Task details —
Retype every entry below without any change.

═════ Provided records

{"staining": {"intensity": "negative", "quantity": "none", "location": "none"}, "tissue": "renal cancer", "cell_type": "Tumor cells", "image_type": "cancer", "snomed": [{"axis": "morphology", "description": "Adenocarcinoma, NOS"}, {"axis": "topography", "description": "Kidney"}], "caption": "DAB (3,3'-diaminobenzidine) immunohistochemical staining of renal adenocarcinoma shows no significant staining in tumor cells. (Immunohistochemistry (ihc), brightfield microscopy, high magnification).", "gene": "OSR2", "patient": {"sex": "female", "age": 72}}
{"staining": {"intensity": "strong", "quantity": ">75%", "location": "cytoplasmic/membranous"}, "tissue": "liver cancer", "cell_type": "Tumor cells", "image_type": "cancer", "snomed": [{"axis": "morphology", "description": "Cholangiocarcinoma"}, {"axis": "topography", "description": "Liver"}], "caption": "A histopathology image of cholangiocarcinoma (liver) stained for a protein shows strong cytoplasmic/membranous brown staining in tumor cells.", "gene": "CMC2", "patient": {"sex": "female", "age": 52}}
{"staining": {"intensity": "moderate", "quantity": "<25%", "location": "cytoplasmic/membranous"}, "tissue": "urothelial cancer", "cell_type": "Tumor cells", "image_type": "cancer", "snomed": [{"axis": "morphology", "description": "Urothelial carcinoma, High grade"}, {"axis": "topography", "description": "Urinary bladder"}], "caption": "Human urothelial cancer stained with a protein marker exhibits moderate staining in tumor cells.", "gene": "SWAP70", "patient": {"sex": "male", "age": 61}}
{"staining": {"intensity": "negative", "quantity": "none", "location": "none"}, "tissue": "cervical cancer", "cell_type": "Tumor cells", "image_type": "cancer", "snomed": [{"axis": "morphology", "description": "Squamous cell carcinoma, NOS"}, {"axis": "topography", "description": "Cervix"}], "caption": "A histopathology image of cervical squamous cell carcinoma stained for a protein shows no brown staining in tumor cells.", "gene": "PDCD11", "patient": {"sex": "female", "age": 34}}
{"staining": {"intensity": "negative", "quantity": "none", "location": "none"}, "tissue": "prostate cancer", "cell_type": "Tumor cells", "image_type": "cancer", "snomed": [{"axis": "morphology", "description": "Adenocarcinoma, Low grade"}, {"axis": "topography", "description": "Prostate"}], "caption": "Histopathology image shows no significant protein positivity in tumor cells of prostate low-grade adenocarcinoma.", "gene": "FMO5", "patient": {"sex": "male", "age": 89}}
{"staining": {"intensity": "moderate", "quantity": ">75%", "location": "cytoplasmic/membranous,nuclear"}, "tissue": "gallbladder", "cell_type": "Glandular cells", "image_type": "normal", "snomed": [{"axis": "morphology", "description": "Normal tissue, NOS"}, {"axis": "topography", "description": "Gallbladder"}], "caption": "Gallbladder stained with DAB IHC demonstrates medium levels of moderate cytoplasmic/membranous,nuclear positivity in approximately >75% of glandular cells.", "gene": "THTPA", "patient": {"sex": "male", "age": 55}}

══════════

Task response —
{"staining": {"intensity": "negative", "quantity": "none", "location": "none"}, "tissue": "renal cancer", "cell_type": "Tumor cells", "image_type": "cancer", "snomed": [{"axis": "morphology", "description": "Adenocarcinoma, NOS"}, {"axis": "topography", "description": "Kidney"}], "caption": "DAB (3,3'-diaminobenzidine) immunohistochemical staining of renal adenocarcinoma shows no significant staining in tumor cells. (Immunohistochemistry (ihc), brightfield microscopy, high magnification).", "gene": "OSR2", "patient": {"sex": "female", "age": 72}}
{"staining": {"intensity": "strong", "quantity": ">75%", "location": "cytoplasmic/membranous"}, "tissue": "liver cancer", "cell_type": "Tumor cells", "image_type": "cancer", "snomed": [{"axis": "morphology", "description": "Cholangiocarcinoma"}, {"axis": "topography", "description": "Liver"}], "caption": "A histopathology image of cholangiocarcinoma (liver) stained for a protein shows strong cytoplasmic/membranous brown staining in tumor cells.", "gene": "CMC2", "patient": {"sex": "female", "age": 52}}
{"staining": {"intensity": "moderate", "quantity": "<25%", "location": "cytoplasmic/membranous"}, "tissue": "urothelial cancer", "cell_type": "Tumor cells", "image_type": "cancer", "snomed": [{"axis": "morphology", "description": "Urothelial carcinoma, High grade"}, {"axis": "topography", "description": "Urinary bladder"}], "caption": "Human urothelial cancer stained with a protein marker exhibits moderate staining in tumor cells.", "gene": "SWAP70", "patient": {"sex": "male", "age": 61}}
{"staining": {"intensity": "negative", "quantity": "none", "location": "none"}, "tissue": "cervical cancer", "cell_type": "Tumor cells", "image_type": "cancer", "snomed": [{"axis": "morphology", "description": "Squamous cell carcinoma, NOS"}, {"axis": "topography", "description": "Cervix"}], "caption": "A histopathology image of cervical squamous cell carcinoma stained for a protein shows no brown staining in tumor cells.", "gene": "PDCD11", "patient": {"sex": "female", "age": 34}}
{"staining": {"intensity": "negative", "quantity": "none", "location": "none"}, "tissue": "prostate cancer", "cell_type": "Tumor cells", "image_type": "cancer", "snomed": [{"axis": "morphology", "description": "Adenocarcinoma, Low grade"}, {"axis": "topography", "description": "Prostate"}], "caption": "Histopathology image shows no significant protein positivity in tumor cells of prostate low-grade adenocarcinoma.", "gene": "FMO5", "patient": {"sex": "male", "age": 89}}
{"staining": {"intensity": "moderate", "quantity": ">75%", "location": "cytoplasmic/membranous,nuclear"}, "tissue": "gallbladder", "cell_type": "Glandular cells", "image_type": "normal", "snomed": [{"axis": "morphology", "description": "Normal tissue, NOS"}, {"axis": "topography", "description": "Gallbladder"}], "caption": "Gallbladder stained with DAB IHC demonstrates medium levels of moderate cytoplasmic/membranous,nuclear positivity in approximately >75% of glandular cells.", "gene": "THTPA", "patient": {"sex": "male", "age": 55}}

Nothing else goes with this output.